Overall prognosis and outcome prediction are important topics in ECPR patients who often have devastating ABIs and multiorgan failure. Several studies reported that a shockable cardiac rhythm, a higher pH and lower serum lactate levels at the time of cannulation, and shorter low-flow duration (time to cannulation) were associated with favorable outcomes in ECPR.(25)

Imaging

Imaging studies with initial Point of Care Ultrasound (POCUS) followed by full-body computerized tomography (CT) are recommended in all ECPR cases.(7) Early routine CT scan can identify potential causes of some CAs up to 17% of the patients,(14) assess the severity of ABI, detect etiologies of drainage insufficiency and falling ECMO flows if present, and evaluate the thrombotic/bleeding complications from initial CA, resuscitation, and ECMO cannulation.(7) Early detection of ABI and bleeding complications may mitigate against full anticoagulation and avoid exacerbating these complications. Early head CT, if this can be safely performed, can show ICH (11%) within 24 hours of ECPR.(56)

Although conventional magnetic resonance imaging (MRI) of the brain is much more sensitive in diagnosing ABI compared to CT brain, it is incompatible with ECMO circuits. A clinical trial is currently underway to investigate the use of portable low-field brain MRI in ECMO patients with the preliminary report demonstrating the its safety and feasibility.(57)

Neuromonitoring

Bedside multimodal neuromonitoring, such as neurological exams, electroencephalography, transcranial Doppler ultrasound, and somatosensory evoked potential, enables early detection of ABI and prompt interventions in ECMO patients. This is particularly important in patients that cannot be weaned from sedation or remain unresponsive despite titration/weaning of sedating medications. Studies have highlighted the importance of standardized neuromonitoring protocols in ECPR as it can increase in diagnosing ABIs and improve neurological outcomes at discharge.(58, 59)

Withdrawal of life-sustaining therapy (WLST)

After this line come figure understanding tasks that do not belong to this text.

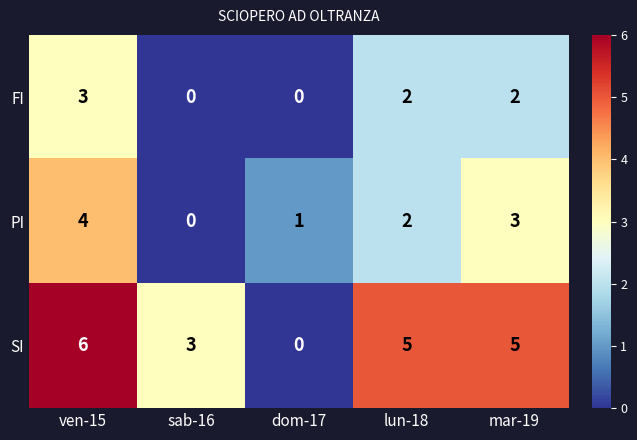

Where does the SI series first go above 5?

ven-15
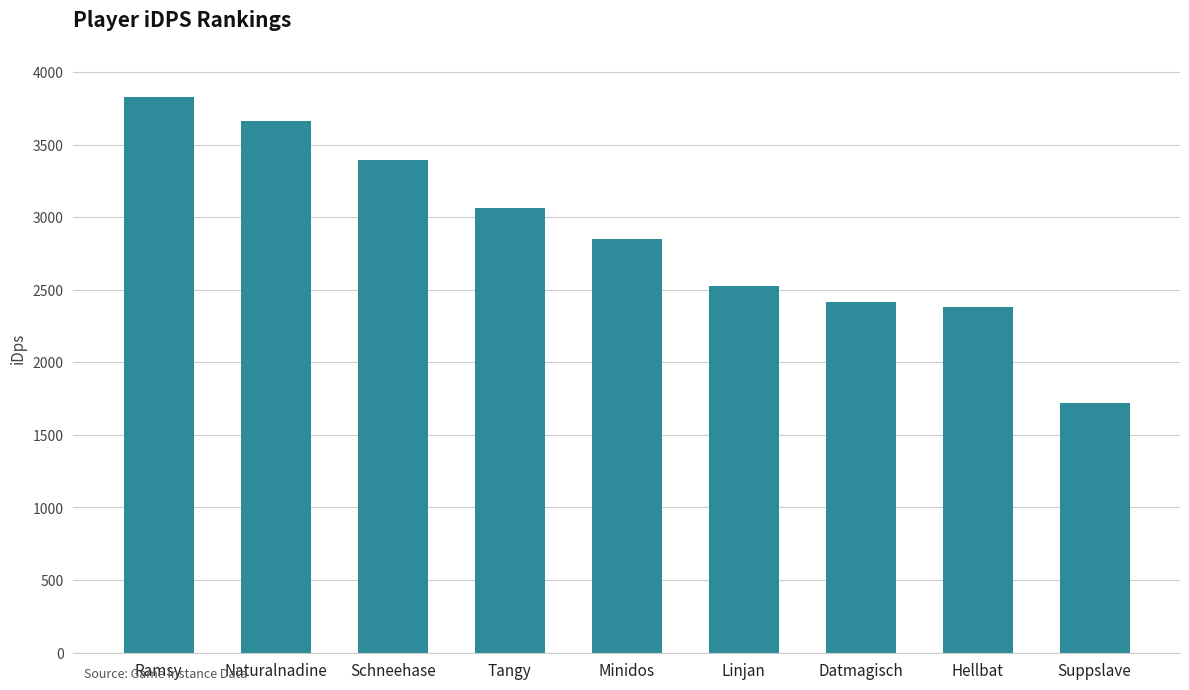

What is the difference between the values at Naturalnadine and Tangy?

604.1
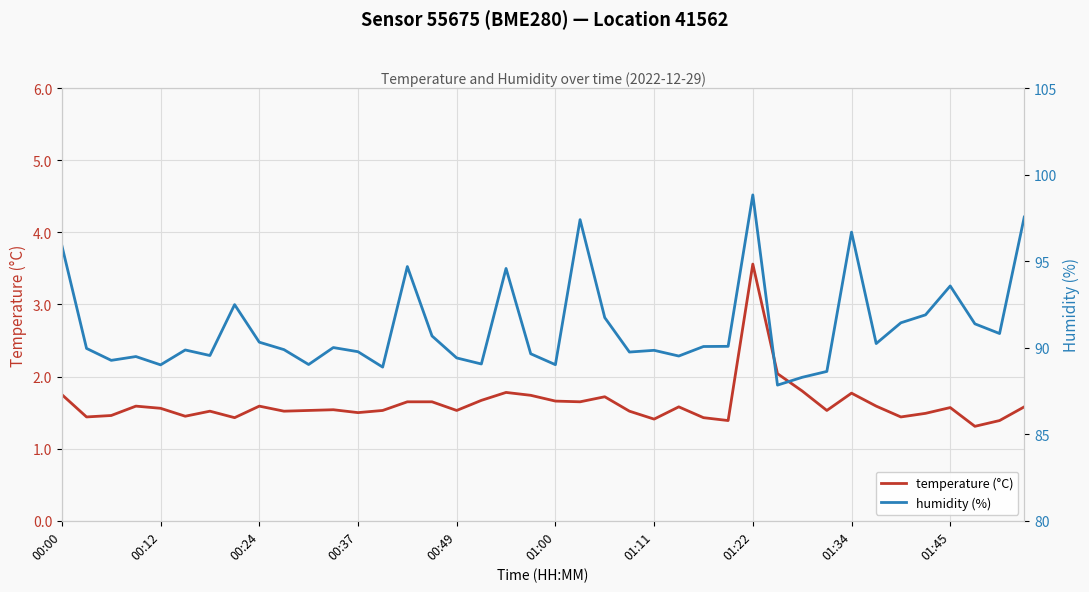

At how many categories does at least one series exceed 57?

40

ECPR patients have a guarded prognosis at the time of cannulation but when there is devastating ABI, multi-organ failure, or recovery becomes unlikely with the absence of an exit strategy, such as transplant or ventricular assist device, then ECMO decannulation can be considered for WLST. An analysis of the ELSO registry demonstrated that more than half of ECPR patients experienced WLST within the first 72 hours. The early WLST in ECPR was associated with worse indicators for severe critical illness such as early low pH and high serum lactate levels.(60) Caution needs to be taken when interpreting the outcome data in ECPR patients as WLST serves as a self-fulfilling prophecy, especially, when early WLST within the 72 hours after ECMO cannulation is very common, which unlikely allows sufficient time to demonstrate clinically significant recovery. The decision to proceed with WLST is a complex logistic and emotional process involving multiple parties including family members. Implementing a standardized approach that incorporates palliative care, early and frequent engagement in family discussions, and spiritual support can enhance overall communication and the outcomes of ECPR patients and the experiences of their families.(61)

Conclusions

As the use of ECPR continues to expand, the importance of optimizing post-CA care following cannulation cannot be overstated. This will be instrumental in improving survival and long-term neurological outcomes. Further research that explores optimal management strategies, establishes ideal physiological targets, refines prognostication tools, and addresses ethical considerations is needed to establish standardized guidelines for post-CA ICU management in ECPR.